Aim of the exercise:
Output exactly the lines from the one containing "Biscuiti - Gofre" through the final line of the entries below, both included, and skip the pictures.

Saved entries
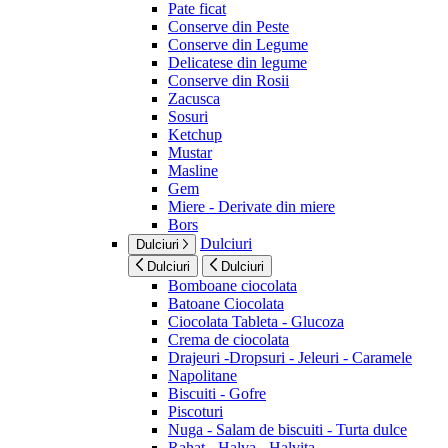
Pate ficat
Conserve din Peste
Conserve din Legume
Delicatese din legume
Conserve din Rosii
Zacusca
Sosuri
Ketchup
Mustar
Masline
Gem
Miere - Derivate din miere
Bors
Dulciuri
Dulciuri
Dulciuri
Dulciuri
Bomboane ciocolata
Batoane Ciocolata
Ciocolata Tableta - Glucoza
Crema de ciocolata
Drajeuri -Dropsuri - Jeleuri - Caramele
Napolitane
Biscuiti - Gofre
Piscoturi
Nuga - Salam de biscuiti - Turta dulce
Rahat - Halva - Halvita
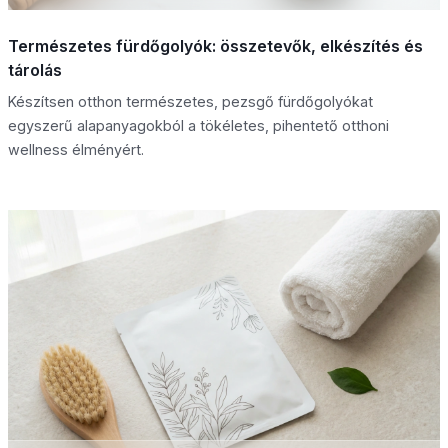
Természetes fürdőgolyók: összetevők, elkészítés és
tárolás
Készítsen otthon természetes, pezsgő fürdőgolyókat
egyszerű alapanyagokból a tökéletes, pihentető otthoni
wellness élményért.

Answer to the problem:
Biscuiti - Gofre
Piscoturi
Nuga - Salam de biscuiti - Turta dulce
Rahat - Halva - Halvita
Természetes fürdőgolyók: összetevők, elkészítés és
tárolás
Készítsen otthon természetes, pezsgő fürdőgolyókat
egyszerű alapanyagokból a tökéletes, pihentető otthoni
wellness élményért.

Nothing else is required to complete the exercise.